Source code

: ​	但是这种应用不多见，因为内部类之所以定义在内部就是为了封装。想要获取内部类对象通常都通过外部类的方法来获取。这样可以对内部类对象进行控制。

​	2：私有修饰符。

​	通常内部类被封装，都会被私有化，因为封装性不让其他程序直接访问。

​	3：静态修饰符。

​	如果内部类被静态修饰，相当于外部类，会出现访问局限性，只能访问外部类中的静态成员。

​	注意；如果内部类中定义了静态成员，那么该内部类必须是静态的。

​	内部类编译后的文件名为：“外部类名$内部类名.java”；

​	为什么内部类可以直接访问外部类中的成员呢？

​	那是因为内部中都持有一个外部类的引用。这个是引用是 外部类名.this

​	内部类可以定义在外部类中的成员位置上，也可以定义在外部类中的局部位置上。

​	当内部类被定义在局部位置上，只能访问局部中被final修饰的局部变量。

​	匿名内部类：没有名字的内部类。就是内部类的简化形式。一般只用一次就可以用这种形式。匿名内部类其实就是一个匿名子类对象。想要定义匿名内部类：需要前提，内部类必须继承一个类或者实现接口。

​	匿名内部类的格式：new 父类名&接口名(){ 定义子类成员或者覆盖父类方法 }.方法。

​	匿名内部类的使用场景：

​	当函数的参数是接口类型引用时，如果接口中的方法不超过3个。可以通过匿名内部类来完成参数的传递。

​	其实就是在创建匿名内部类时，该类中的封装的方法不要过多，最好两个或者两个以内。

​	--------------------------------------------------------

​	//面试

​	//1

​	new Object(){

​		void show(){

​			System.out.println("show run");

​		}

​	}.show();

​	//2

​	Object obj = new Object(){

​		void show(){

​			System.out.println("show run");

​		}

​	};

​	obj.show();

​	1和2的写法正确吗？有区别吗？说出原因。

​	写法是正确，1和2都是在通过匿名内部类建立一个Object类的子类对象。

...

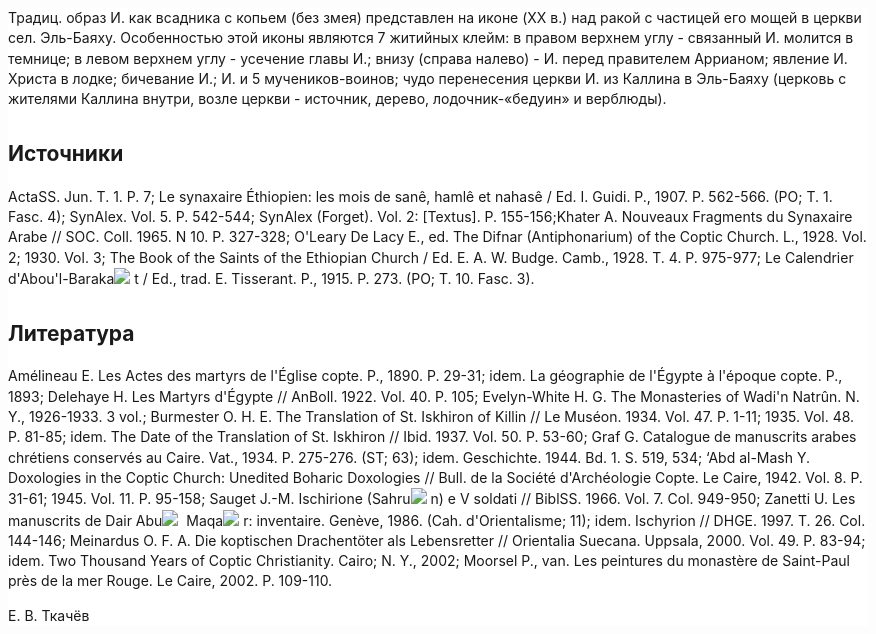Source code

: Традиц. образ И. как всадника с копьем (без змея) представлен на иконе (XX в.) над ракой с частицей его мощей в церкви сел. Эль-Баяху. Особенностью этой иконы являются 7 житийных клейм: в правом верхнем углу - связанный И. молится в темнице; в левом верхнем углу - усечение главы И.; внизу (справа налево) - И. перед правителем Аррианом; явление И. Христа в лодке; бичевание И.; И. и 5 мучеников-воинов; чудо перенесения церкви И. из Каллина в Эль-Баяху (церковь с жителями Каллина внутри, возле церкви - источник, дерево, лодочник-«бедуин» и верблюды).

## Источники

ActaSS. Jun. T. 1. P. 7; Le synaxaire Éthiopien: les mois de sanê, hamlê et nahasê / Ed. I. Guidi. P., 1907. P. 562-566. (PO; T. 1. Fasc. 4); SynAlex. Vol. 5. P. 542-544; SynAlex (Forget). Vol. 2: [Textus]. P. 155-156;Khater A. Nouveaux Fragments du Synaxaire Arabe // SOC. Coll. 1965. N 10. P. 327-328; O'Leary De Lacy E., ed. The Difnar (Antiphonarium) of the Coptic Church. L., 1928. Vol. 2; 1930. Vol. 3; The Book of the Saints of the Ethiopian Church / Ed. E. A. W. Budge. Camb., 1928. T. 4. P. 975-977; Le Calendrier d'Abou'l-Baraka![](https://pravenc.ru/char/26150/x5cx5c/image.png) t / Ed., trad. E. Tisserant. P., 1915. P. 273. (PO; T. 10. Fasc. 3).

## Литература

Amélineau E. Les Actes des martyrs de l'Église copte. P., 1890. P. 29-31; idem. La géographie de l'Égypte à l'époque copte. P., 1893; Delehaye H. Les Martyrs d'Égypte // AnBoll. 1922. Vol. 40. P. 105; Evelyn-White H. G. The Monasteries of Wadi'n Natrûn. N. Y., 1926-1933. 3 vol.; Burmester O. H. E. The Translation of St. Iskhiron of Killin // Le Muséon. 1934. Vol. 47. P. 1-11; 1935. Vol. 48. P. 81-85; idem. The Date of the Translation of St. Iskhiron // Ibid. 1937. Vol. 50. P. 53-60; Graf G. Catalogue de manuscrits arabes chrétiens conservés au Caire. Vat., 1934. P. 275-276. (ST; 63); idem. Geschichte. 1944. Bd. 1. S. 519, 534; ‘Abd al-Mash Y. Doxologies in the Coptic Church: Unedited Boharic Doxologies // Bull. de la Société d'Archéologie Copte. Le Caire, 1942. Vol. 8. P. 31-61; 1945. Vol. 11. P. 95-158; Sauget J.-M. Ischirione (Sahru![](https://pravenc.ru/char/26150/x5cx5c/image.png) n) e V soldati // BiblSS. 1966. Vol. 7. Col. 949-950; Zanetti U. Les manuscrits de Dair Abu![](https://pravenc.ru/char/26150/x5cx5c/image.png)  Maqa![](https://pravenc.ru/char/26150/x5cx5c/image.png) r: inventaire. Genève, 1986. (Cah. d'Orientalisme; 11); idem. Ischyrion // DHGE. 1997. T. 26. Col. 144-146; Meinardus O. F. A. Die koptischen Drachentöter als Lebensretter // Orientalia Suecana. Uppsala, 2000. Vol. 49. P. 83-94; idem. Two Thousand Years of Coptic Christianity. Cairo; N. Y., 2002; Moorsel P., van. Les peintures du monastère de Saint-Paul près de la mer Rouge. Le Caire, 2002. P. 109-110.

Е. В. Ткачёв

==

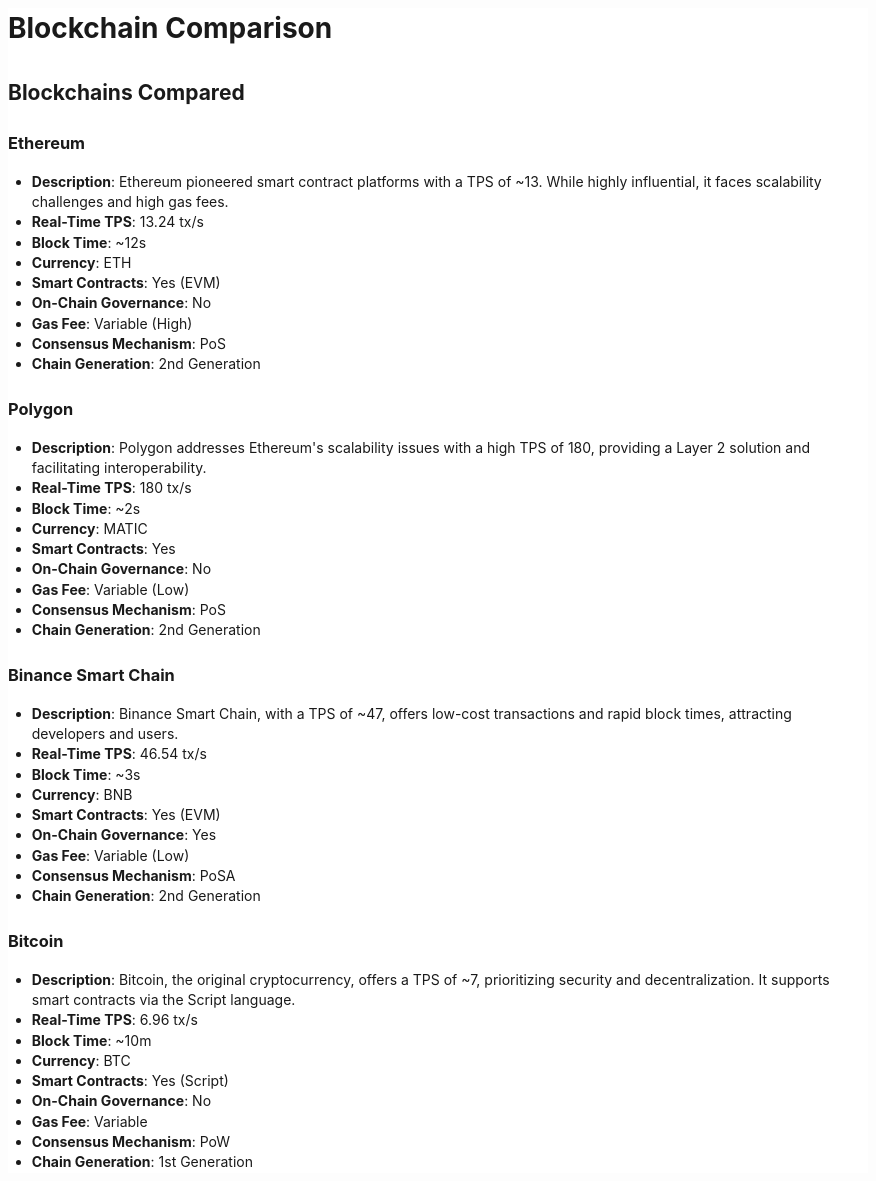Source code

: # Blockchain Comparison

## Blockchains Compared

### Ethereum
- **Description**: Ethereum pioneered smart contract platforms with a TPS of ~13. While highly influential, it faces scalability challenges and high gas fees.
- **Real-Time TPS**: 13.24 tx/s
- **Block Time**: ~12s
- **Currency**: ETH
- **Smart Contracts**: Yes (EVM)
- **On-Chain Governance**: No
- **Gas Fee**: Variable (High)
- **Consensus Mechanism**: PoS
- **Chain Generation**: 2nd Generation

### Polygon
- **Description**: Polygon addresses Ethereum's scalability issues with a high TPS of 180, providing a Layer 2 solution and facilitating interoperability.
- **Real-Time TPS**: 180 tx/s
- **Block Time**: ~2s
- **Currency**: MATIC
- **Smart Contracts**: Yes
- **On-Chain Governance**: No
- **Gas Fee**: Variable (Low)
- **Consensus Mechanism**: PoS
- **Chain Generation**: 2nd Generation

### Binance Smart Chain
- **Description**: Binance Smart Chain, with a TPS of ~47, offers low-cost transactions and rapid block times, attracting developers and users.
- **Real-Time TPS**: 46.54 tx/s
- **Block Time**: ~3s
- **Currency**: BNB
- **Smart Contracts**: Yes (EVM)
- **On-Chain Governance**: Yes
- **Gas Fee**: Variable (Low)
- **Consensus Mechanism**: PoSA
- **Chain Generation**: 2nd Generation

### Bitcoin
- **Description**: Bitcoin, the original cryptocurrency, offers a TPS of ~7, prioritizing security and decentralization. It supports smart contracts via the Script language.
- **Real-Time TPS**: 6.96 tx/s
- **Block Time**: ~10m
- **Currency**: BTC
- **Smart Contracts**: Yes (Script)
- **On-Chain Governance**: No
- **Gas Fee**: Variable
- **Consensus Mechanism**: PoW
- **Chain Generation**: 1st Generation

» Written task
Search the data for "Description". Copy each line that has it.

» Response for this exercise
- **Description**: Ethereum pioneered smart contract platforms with a TPS of ~13. While highly influential, it faces scalability challenges and high gas fees.
- **Description**: Polygon addresses Ethereum's scalability issues with a high TPS of 180, providing a Layer 2 solution and facilitating interoperability.
- **Description**: Binance Smart Chain, with a TPS of ~47, offers low-cost transactions and rapid block times, attracting developers and users.
- **Description**: Bitcoin, the original cryptocurrency, offers a TPS of ~7, prioritizing security and decentralization. It supports smart contracts via the Script language.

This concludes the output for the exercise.